From MVC to Microservices: Lessons from Evolving a Python SaaS Backend
The author recounts a four‑stage evolution of a Python‑based SaaS backend—from a simple Django MVC prototype through service splitting, microservice adoption with Kong and custom RPC, to an exploratory domain‑driven design—highlighting practical problems, optimizations, and architectural trade‑offs.
1. MVC
In the early stage the team (max 5 developers) built a prototype quickly with Django, focusing on code conventions and view abstraction while leaving room for product changes. The architecture was simple: Nginx for load balancing, multiple Django instances, Celery for async tasks, Redis for caching, and Nginx Push Module for real‑time notifications.
Problems and optimizations:
Django’s concurrency limits were addressed by deploying uWSGI Master+Worker together with gevent for coroutine‑based high concurrency.
Excessive Redis connections were mitigated by using redis‑py’s built‑in connection pool for reuse.
MySQL connection overload was solved with the djorm‑ext‑pool connection‑pooling extension.
Celery was configured to use gevent, enabling concurrent task execution.
2. Service Splitting
As the backend team grew, responsibilities were divided into finer‑grained services. The existing Django project already organized code into high‑cohesion, low‑coupling apps, which eased the split. Initial separation involved extracting shared code into a common Python library while keeping the same database and Redis instances; later, multiple database instances were added to handle load.
Inter‑service communication was kept to a minimum; when needed, services called each other via HTTP, using internal host entries for address resolution.
Problems and optimizations:
The long‑unmaintained Nginx Push Module could not handle enough persistent connections, so a Tornado + ZeroMQ based service (tormq) was built to provide reliable notifications.

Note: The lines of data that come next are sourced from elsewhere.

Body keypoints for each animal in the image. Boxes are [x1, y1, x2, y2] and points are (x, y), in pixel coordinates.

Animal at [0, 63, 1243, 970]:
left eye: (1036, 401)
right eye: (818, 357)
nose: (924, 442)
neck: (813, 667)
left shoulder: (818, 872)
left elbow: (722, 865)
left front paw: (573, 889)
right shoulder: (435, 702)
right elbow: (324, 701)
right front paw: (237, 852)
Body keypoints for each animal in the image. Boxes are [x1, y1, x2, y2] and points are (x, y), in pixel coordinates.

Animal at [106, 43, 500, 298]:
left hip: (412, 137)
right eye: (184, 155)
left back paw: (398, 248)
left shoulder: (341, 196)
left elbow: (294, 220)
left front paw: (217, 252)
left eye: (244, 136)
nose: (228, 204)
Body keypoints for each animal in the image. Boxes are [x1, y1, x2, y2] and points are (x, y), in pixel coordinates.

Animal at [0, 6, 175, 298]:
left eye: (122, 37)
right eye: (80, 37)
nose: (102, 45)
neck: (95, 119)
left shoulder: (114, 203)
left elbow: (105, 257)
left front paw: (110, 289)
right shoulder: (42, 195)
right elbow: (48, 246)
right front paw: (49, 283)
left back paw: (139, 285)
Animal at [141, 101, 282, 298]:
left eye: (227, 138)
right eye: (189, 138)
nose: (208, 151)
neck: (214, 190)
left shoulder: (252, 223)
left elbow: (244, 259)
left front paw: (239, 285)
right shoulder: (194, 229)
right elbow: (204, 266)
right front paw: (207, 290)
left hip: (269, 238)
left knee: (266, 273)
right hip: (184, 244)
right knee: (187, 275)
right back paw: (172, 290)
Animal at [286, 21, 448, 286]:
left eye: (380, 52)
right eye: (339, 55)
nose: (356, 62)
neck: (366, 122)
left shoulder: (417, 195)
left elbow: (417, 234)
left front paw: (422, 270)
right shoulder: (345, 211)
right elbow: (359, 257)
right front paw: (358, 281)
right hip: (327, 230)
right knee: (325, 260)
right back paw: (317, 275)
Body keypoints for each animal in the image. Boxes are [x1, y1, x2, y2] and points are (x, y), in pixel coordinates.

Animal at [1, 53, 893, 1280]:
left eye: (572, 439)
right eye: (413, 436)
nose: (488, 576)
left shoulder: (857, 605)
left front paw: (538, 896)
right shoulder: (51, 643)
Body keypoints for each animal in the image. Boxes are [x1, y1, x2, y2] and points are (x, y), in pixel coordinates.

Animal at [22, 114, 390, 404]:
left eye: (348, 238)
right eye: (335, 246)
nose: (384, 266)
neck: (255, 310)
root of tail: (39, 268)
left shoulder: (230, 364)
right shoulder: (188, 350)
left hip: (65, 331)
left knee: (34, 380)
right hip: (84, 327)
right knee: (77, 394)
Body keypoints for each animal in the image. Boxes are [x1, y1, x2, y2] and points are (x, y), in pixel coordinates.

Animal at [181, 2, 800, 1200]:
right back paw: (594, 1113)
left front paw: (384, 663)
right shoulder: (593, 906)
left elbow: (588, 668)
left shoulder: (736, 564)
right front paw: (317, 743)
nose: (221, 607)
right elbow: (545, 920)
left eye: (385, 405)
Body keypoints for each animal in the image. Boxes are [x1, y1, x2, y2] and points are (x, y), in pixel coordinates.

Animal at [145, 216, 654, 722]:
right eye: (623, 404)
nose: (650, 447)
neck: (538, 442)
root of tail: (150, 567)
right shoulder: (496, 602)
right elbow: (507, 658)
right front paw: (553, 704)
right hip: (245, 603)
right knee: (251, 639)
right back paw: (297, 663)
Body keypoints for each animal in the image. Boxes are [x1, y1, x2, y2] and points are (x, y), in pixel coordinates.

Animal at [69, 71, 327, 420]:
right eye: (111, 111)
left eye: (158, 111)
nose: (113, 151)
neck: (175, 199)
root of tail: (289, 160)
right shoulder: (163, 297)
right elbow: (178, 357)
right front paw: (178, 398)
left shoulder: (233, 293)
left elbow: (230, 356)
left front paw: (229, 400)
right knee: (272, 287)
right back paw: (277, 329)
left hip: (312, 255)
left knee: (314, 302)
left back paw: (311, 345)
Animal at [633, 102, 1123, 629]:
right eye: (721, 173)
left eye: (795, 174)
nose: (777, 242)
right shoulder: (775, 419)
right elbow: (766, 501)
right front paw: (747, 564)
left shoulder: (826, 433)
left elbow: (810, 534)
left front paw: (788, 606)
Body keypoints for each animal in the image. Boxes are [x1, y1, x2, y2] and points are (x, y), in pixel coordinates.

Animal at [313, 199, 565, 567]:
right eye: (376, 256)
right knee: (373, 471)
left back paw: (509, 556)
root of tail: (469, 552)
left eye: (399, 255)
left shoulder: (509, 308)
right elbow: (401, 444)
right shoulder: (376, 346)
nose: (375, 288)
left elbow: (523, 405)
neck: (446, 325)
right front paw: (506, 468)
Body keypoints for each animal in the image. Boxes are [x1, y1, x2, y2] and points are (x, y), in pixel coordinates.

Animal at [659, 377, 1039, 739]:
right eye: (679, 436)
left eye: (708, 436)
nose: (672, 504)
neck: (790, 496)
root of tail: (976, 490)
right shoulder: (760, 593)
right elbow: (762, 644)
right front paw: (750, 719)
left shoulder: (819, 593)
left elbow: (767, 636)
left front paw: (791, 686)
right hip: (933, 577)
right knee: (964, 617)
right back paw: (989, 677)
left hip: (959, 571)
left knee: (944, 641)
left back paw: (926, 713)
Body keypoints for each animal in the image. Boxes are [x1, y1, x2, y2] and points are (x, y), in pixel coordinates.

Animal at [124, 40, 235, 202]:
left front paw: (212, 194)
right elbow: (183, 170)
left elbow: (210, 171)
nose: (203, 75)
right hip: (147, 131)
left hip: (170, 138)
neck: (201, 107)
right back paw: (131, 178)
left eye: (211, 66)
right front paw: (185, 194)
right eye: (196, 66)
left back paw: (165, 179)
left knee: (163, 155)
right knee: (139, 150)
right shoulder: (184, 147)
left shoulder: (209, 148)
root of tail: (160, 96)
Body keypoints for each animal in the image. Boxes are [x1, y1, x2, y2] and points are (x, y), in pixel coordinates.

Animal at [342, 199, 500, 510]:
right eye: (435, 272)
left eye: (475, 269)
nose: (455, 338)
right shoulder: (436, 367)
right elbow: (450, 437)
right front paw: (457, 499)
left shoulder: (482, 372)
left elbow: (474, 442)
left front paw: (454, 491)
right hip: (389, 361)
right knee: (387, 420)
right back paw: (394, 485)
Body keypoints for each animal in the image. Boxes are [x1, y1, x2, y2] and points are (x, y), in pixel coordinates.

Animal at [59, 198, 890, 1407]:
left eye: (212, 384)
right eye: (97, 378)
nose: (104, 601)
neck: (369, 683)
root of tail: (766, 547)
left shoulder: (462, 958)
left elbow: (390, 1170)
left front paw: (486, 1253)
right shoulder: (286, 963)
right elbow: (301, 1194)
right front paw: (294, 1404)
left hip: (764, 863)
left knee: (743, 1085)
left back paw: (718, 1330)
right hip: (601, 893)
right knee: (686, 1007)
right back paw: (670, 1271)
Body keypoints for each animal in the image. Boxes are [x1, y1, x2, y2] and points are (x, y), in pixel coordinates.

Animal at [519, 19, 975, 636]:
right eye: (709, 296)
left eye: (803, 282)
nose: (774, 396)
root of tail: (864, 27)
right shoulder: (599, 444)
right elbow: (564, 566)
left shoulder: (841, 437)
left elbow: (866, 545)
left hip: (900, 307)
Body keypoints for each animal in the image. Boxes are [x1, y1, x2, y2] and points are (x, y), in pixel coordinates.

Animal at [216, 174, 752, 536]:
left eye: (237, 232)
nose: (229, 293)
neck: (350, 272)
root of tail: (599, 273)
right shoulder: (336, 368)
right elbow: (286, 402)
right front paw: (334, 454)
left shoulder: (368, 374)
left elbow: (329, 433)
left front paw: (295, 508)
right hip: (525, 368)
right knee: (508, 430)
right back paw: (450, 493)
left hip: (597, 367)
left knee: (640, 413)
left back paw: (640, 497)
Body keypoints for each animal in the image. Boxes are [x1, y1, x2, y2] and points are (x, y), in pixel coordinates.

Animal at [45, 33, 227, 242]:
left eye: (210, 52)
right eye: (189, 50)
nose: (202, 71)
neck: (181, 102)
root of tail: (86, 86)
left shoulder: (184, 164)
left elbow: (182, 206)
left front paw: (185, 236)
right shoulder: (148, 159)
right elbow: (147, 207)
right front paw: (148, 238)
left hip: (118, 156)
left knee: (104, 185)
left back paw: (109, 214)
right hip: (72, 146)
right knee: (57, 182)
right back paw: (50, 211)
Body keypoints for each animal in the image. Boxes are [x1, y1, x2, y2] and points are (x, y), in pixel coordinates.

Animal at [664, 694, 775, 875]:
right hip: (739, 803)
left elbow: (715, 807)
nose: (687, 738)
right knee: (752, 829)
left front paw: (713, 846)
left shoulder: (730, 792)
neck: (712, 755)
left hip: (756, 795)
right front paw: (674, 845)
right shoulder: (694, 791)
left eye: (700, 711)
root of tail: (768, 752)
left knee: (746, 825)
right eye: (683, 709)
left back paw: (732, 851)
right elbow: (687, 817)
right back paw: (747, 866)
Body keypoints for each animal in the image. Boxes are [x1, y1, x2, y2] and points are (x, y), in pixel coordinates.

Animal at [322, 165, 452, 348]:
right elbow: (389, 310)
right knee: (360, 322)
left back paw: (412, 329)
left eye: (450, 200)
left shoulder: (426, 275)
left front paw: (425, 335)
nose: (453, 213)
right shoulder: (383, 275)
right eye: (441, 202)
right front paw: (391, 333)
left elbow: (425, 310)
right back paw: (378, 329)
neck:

Additional pain points included manual host‑file management for service endpoints, lack of retry/error handling/traffic‑shaping in the call chain, and cumbersome Nginx configuration changes that often broke calls. Authentication relied on a central user‑center database, requiring coordinated redeployments when changed.
3. Microservice Architecture
The ingress layer adopted an OpenResty‑based Kong API Gateway, with custom plugins for authentication and rate limiting. Deployment scripts invoke Kong’s admin API to register new services and attach the required plugins.
To replace direct service‑to‑service calls, a gevent + msgpack RPC framework named doge was built, using etcd for service discovery and providing client‑side rate limiting, high availability, and load balancing.
Choosing an API gateway involved evaluating Golang and OpenResty implementations; Kong was selected for its Lua‑based plugin model, ease of customization, and out‑of‑the‑box features. Two Kong instances were run behind a cloud load balancer, forming a synchronized cluster.
Although the team considered a pure Python Thrift implementation (thriftpy) and the Motan framework from Weibo, limited manpower and varying skill levels led to the decision to develop the lightweight doge RPC solution instead.
4. Domain‑Driven Design
The next architectural step aimed to extract a dedicated data‑service layer. Each data service would host one or more bounded contexts, exposing a single aggregate root via RPC. Application services would depend on these data services but not vice‑versa, reducing coupling and allowing higher‑level services to remain independent of lower‑level implementations.
At the time of the author’s departure, DDD was still in the learning phase and had not been fully implemented, but the intention was to continue moving the backend toward this design.
Conclusion
Technology choices should serve product and customer needs rather than follow trends blindly; team composition and skill gaps inevitably force compromises, and the real challenge is finding optimal solutions within those constraints.
Emerging patterns such as Service Mesh are becoming mainstream, and the author plans to keep exploring them.